How to prepare.
Beetroot Thoran recipe
Ingredients:
➤2 cups grated beetroot
➤1/2 cup grated coconut
➤1/2 teaspoon mustard seeds
➤1/2 teaspoon cumin seeds
➤2-3 green chilies, chopped
➤1/2 teaspoon turmeric powder
➤1 sprig curry leaves
➤2 tablespoons coconut oil (or any cooking oil)
➤1/2 teaspoon mustard seeds (for tempering)
➤1/2 teaspoon urad dal (split black gram)
➤A pinch of asafoetida (hing)
➤Salt to taste
Instructions:
1. Prepare the Beetroot:
a. Peel and grate the beetroot. Set aside.
2. Grind the Coconut Mixture:
a. In a blender, combine grated coconut, mustard seeds, cumin seeds, green chilies, and turmeric powder.
b. Pulse it a few times to form a coarse mixture.
3. Cook the Beetroot:
a. Heat coconut oil in a pan over medium heat.
b. Add mustard seeds and let them splutter.
c. Add urad dal and sauté until it turns golden brown.
d. Add asafoetida and curry leaves, and sauté for a few seconds.
e. Add the grated beetroot and mix well.
4. Add Coconut Mixture:
a. Add the ground coconut mixture to the beetroot in the pan.
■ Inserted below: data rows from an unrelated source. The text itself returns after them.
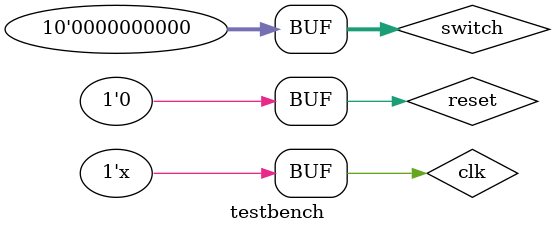
<source format=v>
`timescale 1ns / 1ps


module testbench( );
    reg clk, reset;
    wire [1:0] testcase;
    reg [9:0] switch;
    wire [9:0] led;
    
    top Main (
    .clk(clk),
    .reset(reset),
    .switch(switch),
    .led(led)
    );
    
    always begin
        clk = !clk;
        #5;
    end
    
    initial begin
        clk = 0;
        reset = 1;
        #1
        reset =0;
        
        switch[9:0] = 0;
        
        #156;
        switch[9] = 1; #1; switch[9] = 0; #1;
        switch[2] = 1; #1; switch[2] = 0; #1;
        switch[7] = 1; #1; switch[7] = 0; #1;
        
        #170
        switch[0] = 1; #1; switch[0] = 0; #1;
        switch[1] = 1; #1; switch[1] = 0; #1;
        switch[6] = 1; #1; switch[6] = 0; #1;
        switch[9] = 1; #1; switch[9] = 0; #1;
        
        #170
        switch[1] = 1; #1; switch[1] = 0; #1;
        switch[2] = 1; #1; switch[2] = 0; #1;
        switch[3] = 1; #1; switch[3] = 0; #1;
        switch[5] = 1; #1; switch[5] = 0; #1;
        switch[7] = 1; #1; switch[7] = 0; #1;
        switch[8] = 1; #1; switch[8] = 0; #1;

    
        
    end

endmodule

</source>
b. Mix everything together, ensuring that the coconut mixture is evenly distributed.
5. Cook the Thoran:
a. Cover the pan with a lid and let the beetroot cook on medium heat, stirring occasionally. Cook until the beetroot is tender but still has a slight crunch. This may take about 8-10 minutes.
6. Season with Salt:
a. Add salt to taste and mix well.
7. Prepare the Tempering:
a. In a separate small pan, heat a little oil.
b. Add mustard seeds to the hot oil and let them splutter.
c. Pour this tempering over the prepared beetroot thoran and mix well.
8. Serve:
a. Beetroot Thoran is ready to be served. It pairs well with rice and other South Indian dishes.
Enjoy your flavorful and nutritious Beetroot Thoran!